Cross-Altitude Coupling of Electrojet Farley-Buneman Waves

The Farley-Buneman instability (FBI) can create plasma density irregularities and anomalous electron heating in the E-region ionosphere which are regularly seen by radars and rockets during geomagnetic storms. Linear theory predicts that the FBI grows only at certain altitudes, ~98-120 km for the high-latitude ionosphere, and simulations at those altitudes confirm the linear theory. Both the linear theory and the simulations, however, do not include the effects of wave coupling across different altitudes which may affect the behavior of the waves in the nonlinear stages. A recent large-scale 3D electrostatic particle-in-cell (PIC) plasma simulation captures the effects of cross-altitude wave coupling by including multiple altitudes within a single simulation box. This large-scale “global” run is compared with 8 smaller “local” runs where each run corresponds to only a single altitude.
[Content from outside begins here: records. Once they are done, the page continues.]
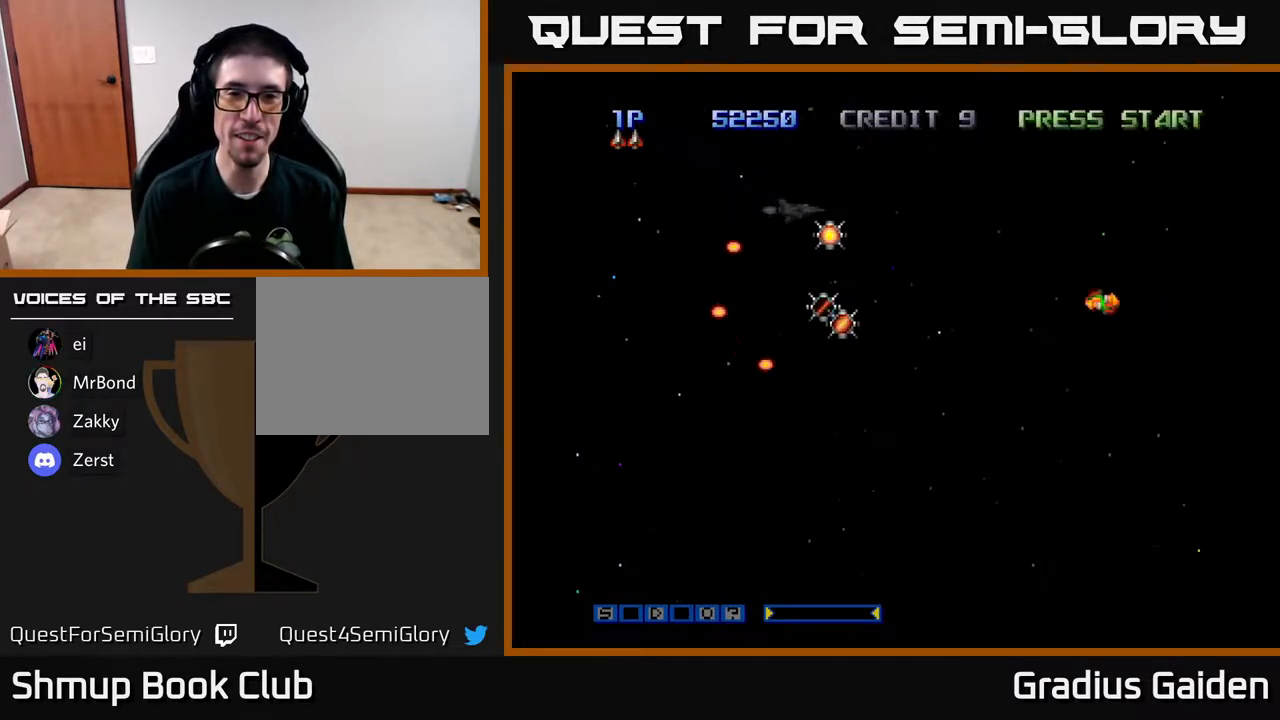
{"buttons": ["R2", "DPAD_DOWN", "DPAD_RIGHT"], "events": [[67, "R2", "down"], [83, "DPAD_DOWN", "down"], [100, "DPAD_RIGHT", "up"], [167, "R2", "up"], [183, "DPAD_LEFT", "down"], [250, "R2", "down"], [283, "DPAD_LEFT", "up"], [333, "DPAD_RIGHT", "down"], [350, "R2", "up"], [383, "DPAD_DOWN", "up"], [417, "R2", "down"], [450, "DPAD_DOWN", "down"]]}
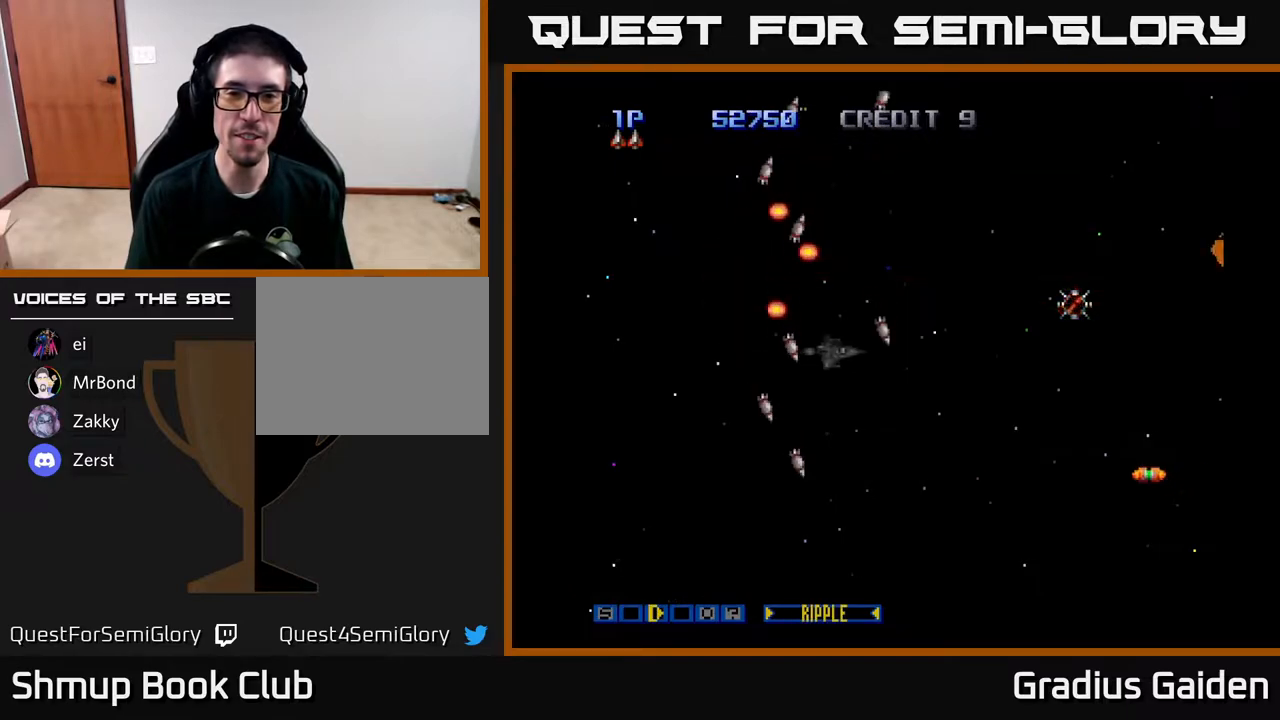
{"buttons": ["R2", "DPAD_LEFT"], "events": [[50, "R2", "up"], [83, "DPAD_RIGHT", "up"], [83, "R2", "down"], [217, "R2", "up"], [300, "R2", "down"], [433, "DPAD_DOWN", "up"], [433, "DPAD_LEFT", "down"], [467, "R2", "up"], [500, "R2", "down"]]}
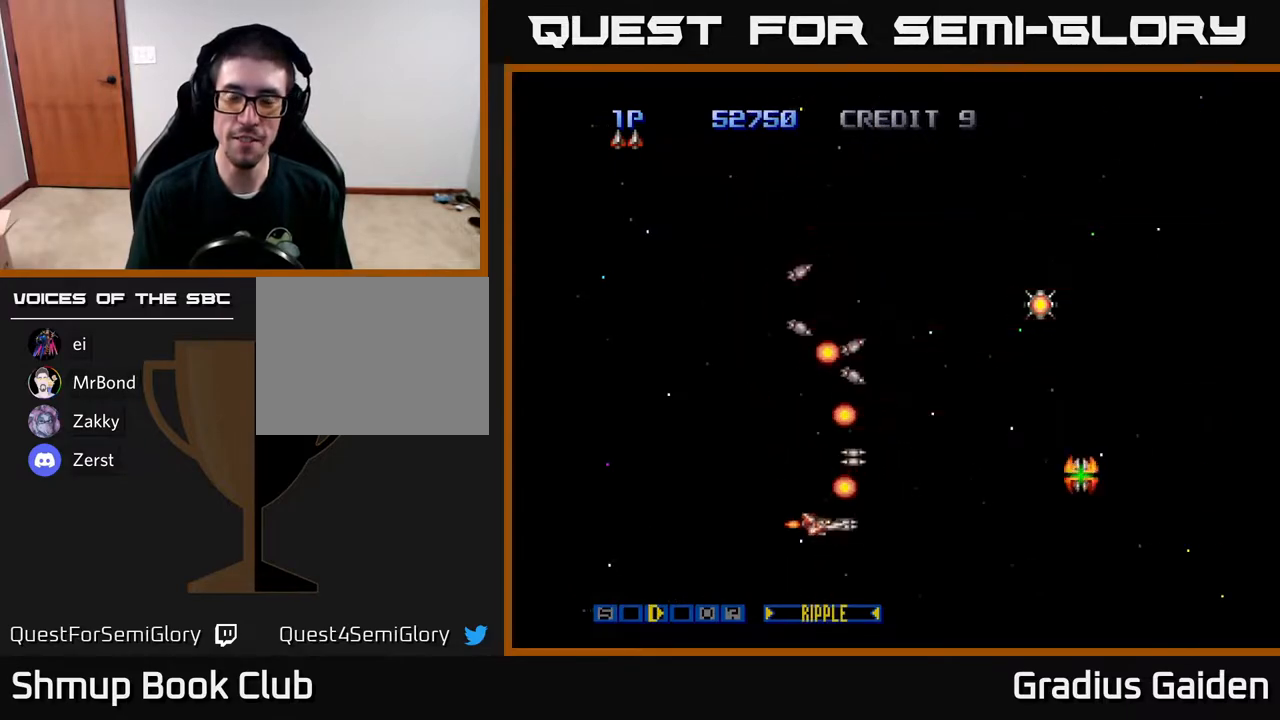
{"buttons": ["R2", "DPAD_UP"], "events": [[33, "DPAD_UP", "down"], [83, "DPAD_LEFT", "up"], [150, "R2", "up"], [183, "R2", "down"], [367, "R2", "up"], [400, "R2", "down"]]}
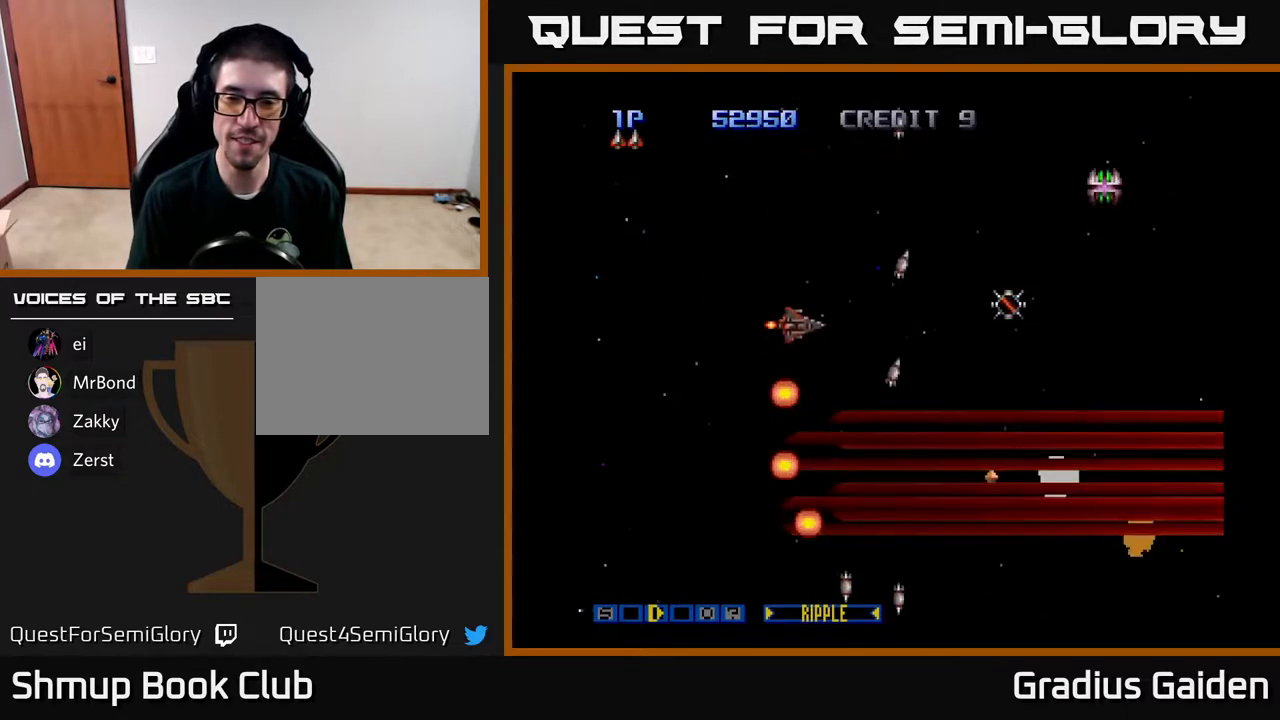
{"buttons": ["R2"], "events": [[33, "R2", "up"], [283, "R2", "down"], [350, "DPAD_UP", "up"], [433, "R2", "up"], [483, "R2", "down"]]}
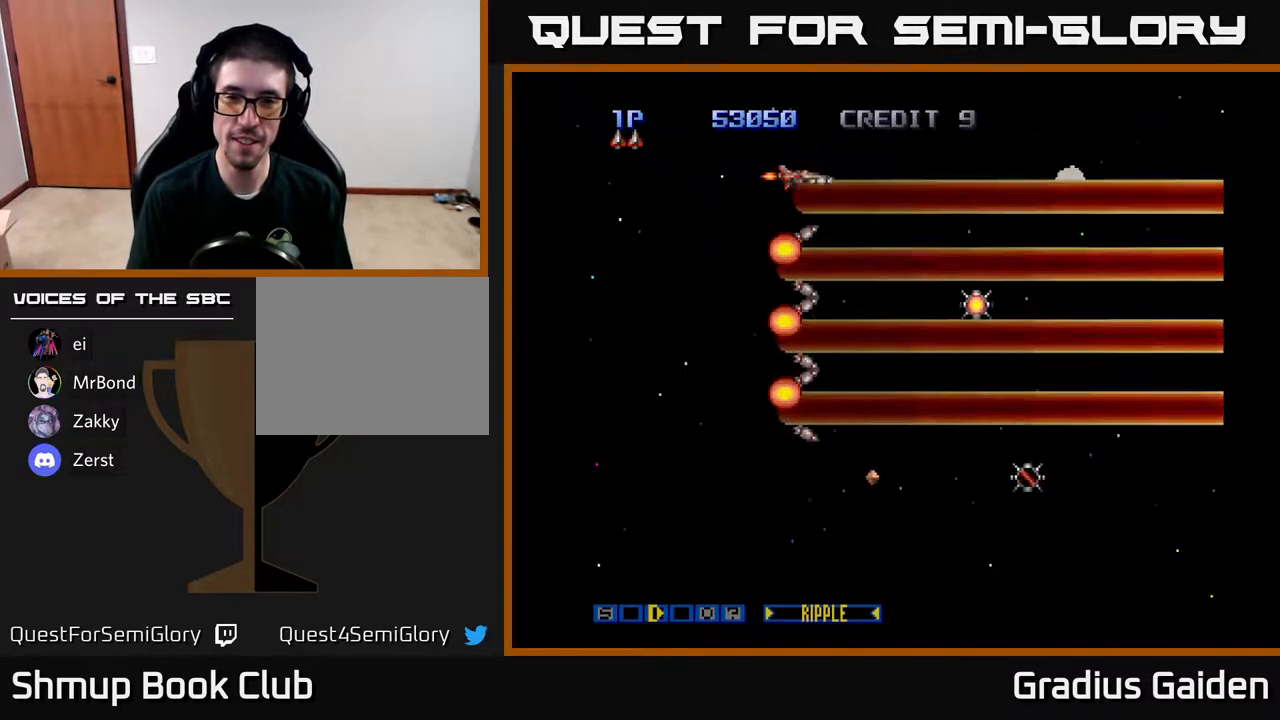
{"buttons": ["R2"], "events": [[150, "R2", "up"], [217, "R2", "down"], [333, "R2", "up"], [483, "R2", "down"]]}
Results from both sets of simulations at most altitudes show similar profiles with matching large anomalous conductivities and electron heating where the FBI occurs. Above 120 km, however, the two sets of simulations show different results. The “local” runs do not show instability above 120 km, agreeing with the linear theory, but the “global” run shows clear wave growth as high as 126 km. Spectral analysis shows that these topside waves have similar characteristics to the waves immediately below them, suggesting that they may have been produced through cross-altitude coupling. The study shows that the FBI may grow at higher altitudes than once thought, further affecting the conductivities and electron temperatures in the high-latitude E-region ionosphere.